Sometimes, Western elements are added to the ceremony: the bride tosses a bouquet, a band plays "Fly me to the Moon" and of course there is a big, white wedding cake. At one ceremony, I was one of these western additions. One of my friends and his family were hired as the entertainment and they invited me along. When I arrived, I was shuffled into the dressing room where women in peacock and fairy costumes dressed me in a kebaya and the wedding singer did my hair. A little while later, I found myself sitting on a small stage singing in Sundanese. Some how they had convinced a girl known for her off-key, incomplete rendition of "the Star-spangled Banner" to sing in a language she knew 5 phrases in.

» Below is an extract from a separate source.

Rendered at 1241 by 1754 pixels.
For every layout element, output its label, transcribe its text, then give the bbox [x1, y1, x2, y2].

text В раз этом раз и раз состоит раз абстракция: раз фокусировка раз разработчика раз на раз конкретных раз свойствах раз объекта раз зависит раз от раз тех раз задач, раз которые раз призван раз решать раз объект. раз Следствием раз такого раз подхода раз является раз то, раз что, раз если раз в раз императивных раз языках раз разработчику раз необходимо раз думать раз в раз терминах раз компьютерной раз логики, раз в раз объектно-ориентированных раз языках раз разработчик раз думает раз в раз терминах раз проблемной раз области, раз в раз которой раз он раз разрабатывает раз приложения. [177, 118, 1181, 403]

Later, the actual ceremony began. Our old, wise man was about 13 years old, yet his bent-over, wide stance and arm behind his back made him a believeable 70. By the end of the ceremony, I found my self getting a photo with the whole wedding party.

Sunday, April 10, 2011

Eliza Gets Lost: the Remake

When I first arrived in Indonesia, the thought of getting lost scared the crap out of me.... especially the thought of getting lost in a big crowded city where I not only didn't know the language, but didn't even know how to cross the street without getting hit by a car. Now the sensation is at worst, annoyance, and at best, adventure.This Tuesday I, once again, took the wrong Angkot.

School ended early that day for one reason or another, and left me with three hours to spare before my driver could pick me up. Impatient, I took on a mission: get home on my own--by Angkot! While I knew the route to my old house down to each pot hole in the torn-up roads of Antapani neighborhood, I had yet to take Angkot to my new house. For the most part, I'd traded the bumps and heat of the Angkot clown-cars for comfort and conversation of my new host family's air-conditioned SUV manned by our driver, Pak Anto. I'd learned the route from Ricarda's family a few weeks before when we planned to visit my neighborhood (long story short we didn't really feel like taking Angkot, so when we found a free taxi we took the opportunity)--take the cream-colored Antapani-Ciroyom Angkot until you hit Istana Plaza (one of Bandung's many malls), then get on to the light-blue Stasion Sarijadi.

Everything goes as planned with Antapani--I get on, ride until I see a Sarijadi angkot, then yell "KIRI!!!" to stop it....except I didn't stop at Istana Plaza. Instead I stop at a fork in the road not knowing that some of the Sarijadi Angkots are going one way, and some are going the other. Inadvertently, I take the wrong direction. I end up in a strange neighborhood with a traditional-style market. On one side, I see people crowding to buy fruit, toys and t-shirts, on the other side I see one of the weirder things I've seen since I've lived in Indonesia: A wall of hair...or rather, hair extensions. The last time I'd seen a site like that was in an equally scary and crowded discount store in Texas.

Eventually, I make it to the Angkot station where I see at least 40 parked buses and at least 10 gawking Indonesians. I guess bules don't make to the Angkot station very often haha. There I changed buses to one going the right direction, where after 15 minutes, I found myself at my original intersection going the right direction. For 4000 Rupiah (approx. 40 cents), it was an adventure.